Document understanding data:
========================

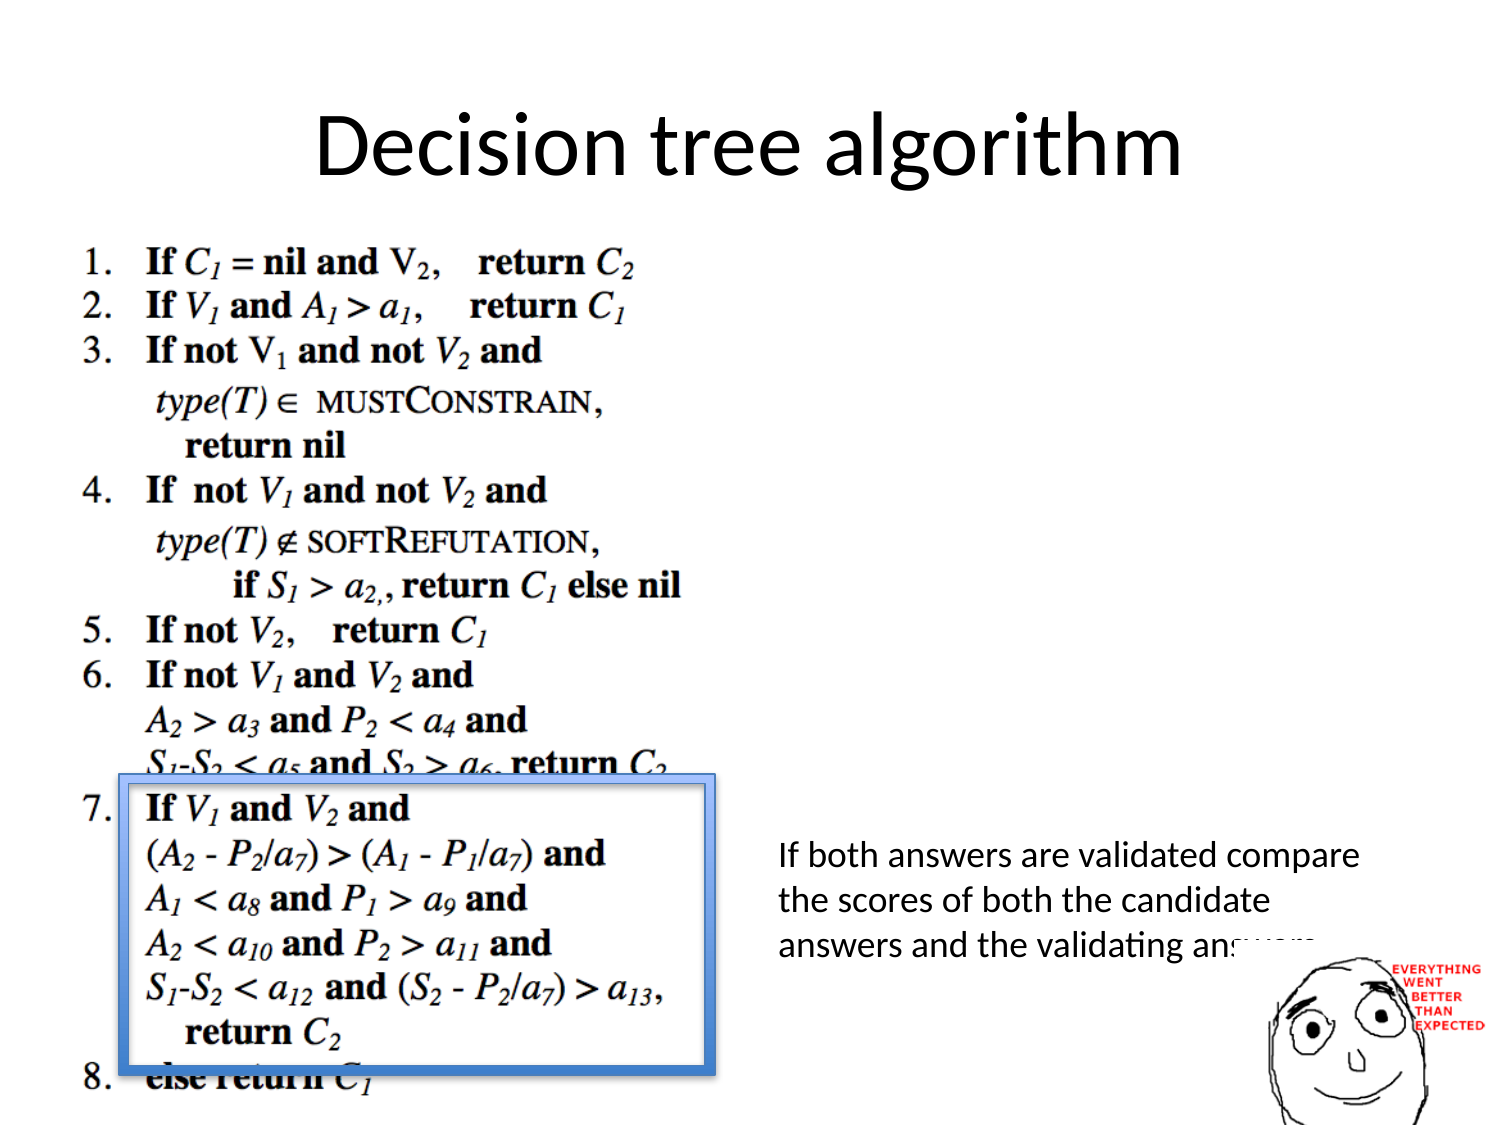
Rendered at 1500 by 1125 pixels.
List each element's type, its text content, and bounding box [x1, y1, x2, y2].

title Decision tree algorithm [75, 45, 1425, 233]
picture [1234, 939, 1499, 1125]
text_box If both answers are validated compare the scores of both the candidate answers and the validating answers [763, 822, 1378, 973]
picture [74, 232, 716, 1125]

========================

[What is expected]:
Write out each record exactly as shown, but not its pictures.

[Solution for this task]:
Rendered at 1500 by 1125 pixels.
List each element's type, its text content, and bounding box [x1, y1, x2, y2].

title Decision tree algorithm [75, 45, 1425, 233]
picture [1234, 939, 1499, 1125]
text_box If both answers are validated compare the scores of both the candidate answers and the validating answers [763, 822, 1378, 973]
picture [74, 232, 716, 1125]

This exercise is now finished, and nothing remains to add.